__What to work on__.
What you give back must match the records below word for word.

[[ Entries provided open ]]

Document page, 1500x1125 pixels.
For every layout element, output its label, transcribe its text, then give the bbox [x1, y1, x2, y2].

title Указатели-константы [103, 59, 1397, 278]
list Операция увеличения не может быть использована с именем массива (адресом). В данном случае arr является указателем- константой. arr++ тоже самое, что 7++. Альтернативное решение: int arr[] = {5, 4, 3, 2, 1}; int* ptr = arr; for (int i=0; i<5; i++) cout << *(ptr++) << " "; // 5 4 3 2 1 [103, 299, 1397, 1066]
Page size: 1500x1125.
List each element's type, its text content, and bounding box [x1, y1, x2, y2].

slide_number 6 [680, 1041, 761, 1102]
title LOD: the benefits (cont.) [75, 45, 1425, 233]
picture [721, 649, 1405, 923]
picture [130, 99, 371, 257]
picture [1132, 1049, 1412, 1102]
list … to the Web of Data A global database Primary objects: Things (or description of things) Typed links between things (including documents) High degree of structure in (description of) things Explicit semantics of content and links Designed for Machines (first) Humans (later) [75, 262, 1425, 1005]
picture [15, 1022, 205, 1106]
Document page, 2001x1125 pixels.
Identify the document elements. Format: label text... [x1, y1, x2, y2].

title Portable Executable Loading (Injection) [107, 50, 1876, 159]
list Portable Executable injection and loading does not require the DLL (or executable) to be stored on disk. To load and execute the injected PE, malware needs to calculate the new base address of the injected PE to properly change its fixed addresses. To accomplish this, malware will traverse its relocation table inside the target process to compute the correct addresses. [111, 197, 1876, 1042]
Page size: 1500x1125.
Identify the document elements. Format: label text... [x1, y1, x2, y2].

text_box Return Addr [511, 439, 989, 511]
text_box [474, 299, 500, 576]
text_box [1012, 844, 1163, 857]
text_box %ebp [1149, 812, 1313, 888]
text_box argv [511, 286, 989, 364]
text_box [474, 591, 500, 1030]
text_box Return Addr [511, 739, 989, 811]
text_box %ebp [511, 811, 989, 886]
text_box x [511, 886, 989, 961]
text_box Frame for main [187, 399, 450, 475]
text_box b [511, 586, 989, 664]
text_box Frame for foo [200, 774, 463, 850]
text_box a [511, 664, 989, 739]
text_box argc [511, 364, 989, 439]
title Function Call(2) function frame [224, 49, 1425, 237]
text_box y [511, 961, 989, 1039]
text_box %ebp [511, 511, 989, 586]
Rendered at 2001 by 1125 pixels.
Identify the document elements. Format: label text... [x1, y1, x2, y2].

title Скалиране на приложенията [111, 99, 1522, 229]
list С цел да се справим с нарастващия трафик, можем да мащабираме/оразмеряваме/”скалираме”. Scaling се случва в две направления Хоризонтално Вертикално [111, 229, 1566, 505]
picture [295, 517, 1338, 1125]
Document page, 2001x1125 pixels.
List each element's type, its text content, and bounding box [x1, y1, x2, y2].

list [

[[ Entries provided closed ]]

__Your solution__.
Document page, 1500x1125 pixels.
For every layout element, output its label, transcribe its text, then give the bbox [x1, y1, x2, y2].

title Указатели-константы [103, 59, 1397, 278]
list Операция увеличения не может быть использована с именем массива (адресом). В данном случае arr является указателем- константой. arr++ тоже самое, что 7++. Альтернативное решение: int arr[] = {5, 4, 3, 2, 1}; int* ptr = arr; for (int i=0; i<5; i++) cout << *(ptr++) << " "; // 5 4 3 2 1 [103, 299, 1397, 1066]
Page size: 1500x1125.
List each element's type, its text content, and bounding box [x1, y1, x2, y2].

slide_number 6 [680, 1041, 761, 1102]
title LOD: the benefits (cont.) [75, 45, 1425, 233]
picture [721, 649, 1405, 923]
picture [130, 99, 371, 257]
picture [1132, 1049, 1412, 1102]
list … to the Web of Data A global database Primary objects: Things (or description of things) Typed links between things (including documents) High degree of structure in (description of) things Explicit semantics of content and links Designed for Machines (first) Humans (later) [75, 262, 1425, 1005]
picture [15, 1022, 205, 1106]
Document page, 2001x1125 pixels.
Identify the document elements. Format: label text... [x1, y1, x2, y2].

title Portable Executable Loading (Injection) [107, 50, 1876, 159]
list Portable Executable injection and loading does not require the DLL (or executable) to be stored on disk. To load and execute the injected PE, malware needs to calculate the new base address of the injected PE to properly change its fixed addresses. To accomplish this, malware will traverse its relocation table inside the target process to compute the correct addresses. [111, 197, 1876, 1042]
Page size: 1500x1125.
Identify the document elements. Format: label text... [x1, y1, x2, y2].

text_box Return Addr [511, 439, 989, 511]
text_box [474, 299, 500, 576]
text_box [1012, 844, 1163, 857]
text_box %ebp [1149, 812, 1313, 888]
text_box argv [511, 286, 989, 364]
text_box [474, 591, 500, 1030]
text_box Return Addr [511, 739, 989, 811]
text_box %ebp [511, 811, 989, 886]
text_box x [511, 886, 989, 961]
text_box Frame for main [187, 399, 450, 475]
text_box b [511, 586, 989, 664]
text_box Frame for foo [200, 774, 463, 850]
text_box a [511, 664, 989, 739]
text_box argc [511, 364, 989, 439]
title Function Call(2) function frame [224, 49, 1425, 237]
text_box y [511, 961, 989, 1039]
text_box %ebp [511, 511, 989, 586]
Rendered at 2001 by 1125 pixels.
Identify the document elements. Format: label text... [x1, y1, x2, y2].

title Скалиране на приложенията [111, 99, 1522, 229]
list С цел да се справим с нарастващия трафик, можем да мащабираме/оразмеряваме/”скалираме”. Scaling се случва в две направления Хоризонтално Вертикално [111, 229, 1566, 505]
picture [295, 517, 1338, 1125]
Document page, 2001x1125 pixels.
List each element's type, its text content, and bounding box [x1, y1, x2, y2].

list [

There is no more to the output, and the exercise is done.